==== Text
Alistair Crombie thought medieval science didn’t get enough respect. Around the halfway point of the twentieth century, he wrote a book aimed at correcting the common misperception that the Middle Ages was a dark time for science and investigating nature. Crombie’s own studies had convinced him that much more had been accomplished in the early centuries of the second millennium than other historians (and scientists) had generally recognized.

The so-called dark ages preceding the sudden birth of modern science had in fact, Crombie maintained, been the prelude to the Age of Enlightenment. Of special importance, he believed, was the scientific philosophy and methodology developed at the University of Oxford by the brilliant polymath Robert Grosseteste. “What seems to be the first appearance of a clear understanding of the principles of modern experimental science is found in the writings of the English logician, natural philosopher, and scholar Robert Grosseteste,” Crombie wrote. “In the thirteenth century the Oxford school, with Robert Grosseteste as its founder, marks the beginning of the modern tradition of experimental science.”
========
==== Raw records
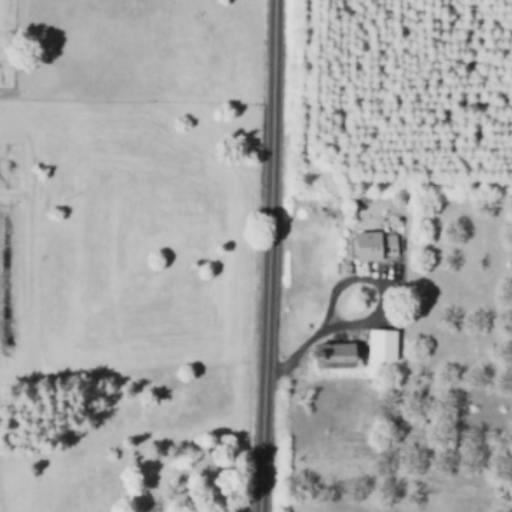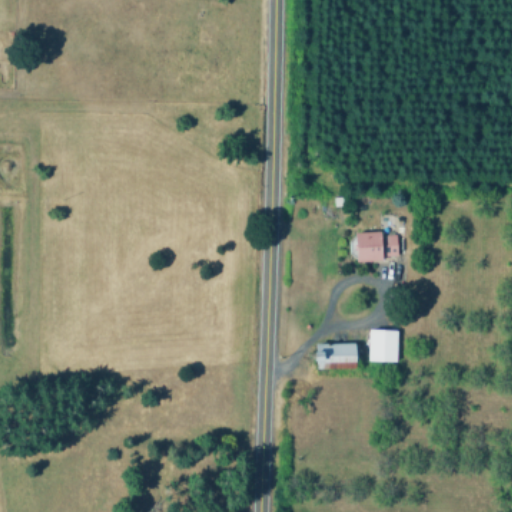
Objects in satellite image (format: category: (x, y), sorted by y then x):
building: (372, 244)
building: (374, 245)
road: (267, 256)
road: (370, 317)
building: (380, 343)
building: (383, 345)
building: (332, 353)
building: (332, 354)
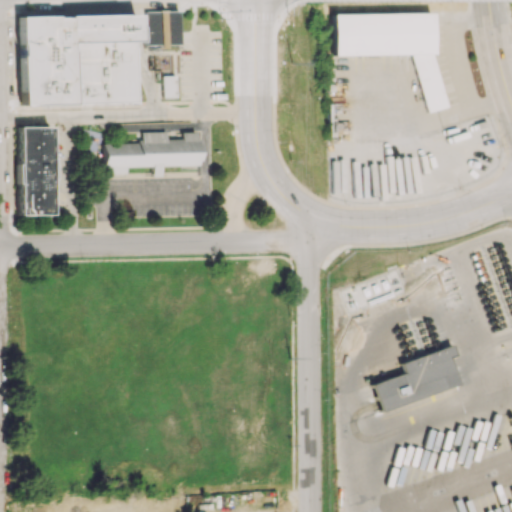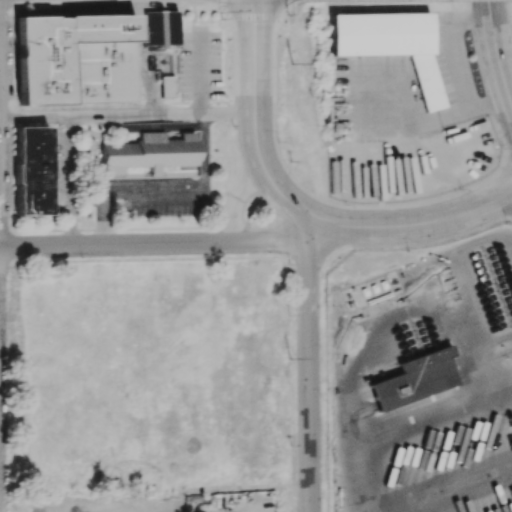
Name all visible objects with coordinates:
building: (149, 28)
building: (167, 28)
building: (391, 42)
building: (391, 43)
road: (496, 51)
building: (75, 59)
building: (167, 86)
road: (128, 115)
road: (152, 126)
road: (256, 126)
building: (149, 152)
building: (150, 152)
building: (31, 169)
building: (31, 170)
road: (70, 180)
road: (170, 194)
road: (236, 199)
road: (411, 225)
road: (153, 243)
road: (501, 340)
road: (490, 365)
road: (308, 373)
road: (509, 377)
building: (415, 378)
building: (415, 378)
========
§ Your tasks:
a. Can you extract every line of the aerial object records verbatim, leaving the pictures out of your answer?
b. How would the passage on medieval science go on after its last sentence? Write the next part.
These records bear no relation to the passage on medieval science.

§ Task-by-task answers:
a.
Objects in satellite image (format: category: (x, y), sorted by y then x):
building: (372, 244)
building: (374, 245)
road: (267, 256)
road: (370, 317)
building: (380, 343)
building: (383, 345)
building: (332, 353)
building: (332, 354)
Name all visible objects with coordinates:
building: (149, 28)
building: (167, 28)
building: (391, 42)
building: (391, 43)
road: (496, 51)
building: (75, 59)
building: (167, 86)
road: (128, 115)
road: (152, 126)
road: (256, 126)
building: (149, 152)
building: (150, 152)
building: (31, 169)
building: (31, 170)
road: (70, 180)
road: (170, 194)
road: (236, 199)
road: (411, 225)
road: (153, 243)
road: (501, 340)
road: (490, 365)
road: (308, 373)
road: (509, 377)
building: (415, 378)
building: (415, 378)

b.
Most other historians disputed Crombie’s contention. A more recent assessment by the late David Lindberg considered it seriously extreme. “No informed scholar of my acquaintance accepts Crombie’s claim that Grosseteste was the founder of experimental science,” Lindberg wrote. Crombie himself acknowledged in later writings that he had overstated his case: “Some of the expressions I used about the extent of the medieval contributions to the structure and methods of research of modern experimental science now seem to me exaggerated.”

But Crombie was not wrong to say that the intellectual achievements of early medieval Europe had been neglected and that the scientific enterprise in the Middle Ages was more vigorous and sophisticated than commonly portrayed. And as Lindberg assented, Crombie was also on target in suggesting that Grosseteste was a superstar of medieval science, even if not the founder of modern methods. To those aware of him, Grosseteste is a legendary, larger-than-life character. “Truly Grosseteste was one of the great encyclopedic thinkers of the world,” his biographer Francis Seymour Stevenson wrote in the nineteenth century.

Grosseteste was regarded as an expert on virtually every field of knowledge. He wrote influential treatises on sound and heat, comets, rainbows, and optics. He was also an early cosmologist, proposing a scenario for creating the entire Aristotelian universe—the series of concentric spheres that carried the planets and stars around the earth (then believed to reside at the cosmic center). In proposing a mechanism for constructing the cosmos, Grosseteste also unwittingly outlined a scheme capable of creating a multiverse. Just as late twentieth-century theorists forged an explanation of cosmic origins that implied multiple universes, Grosseteste’s attempt at an origin theory for the thirteenth century’s version of the universe revealed a way for making many other different universes as well.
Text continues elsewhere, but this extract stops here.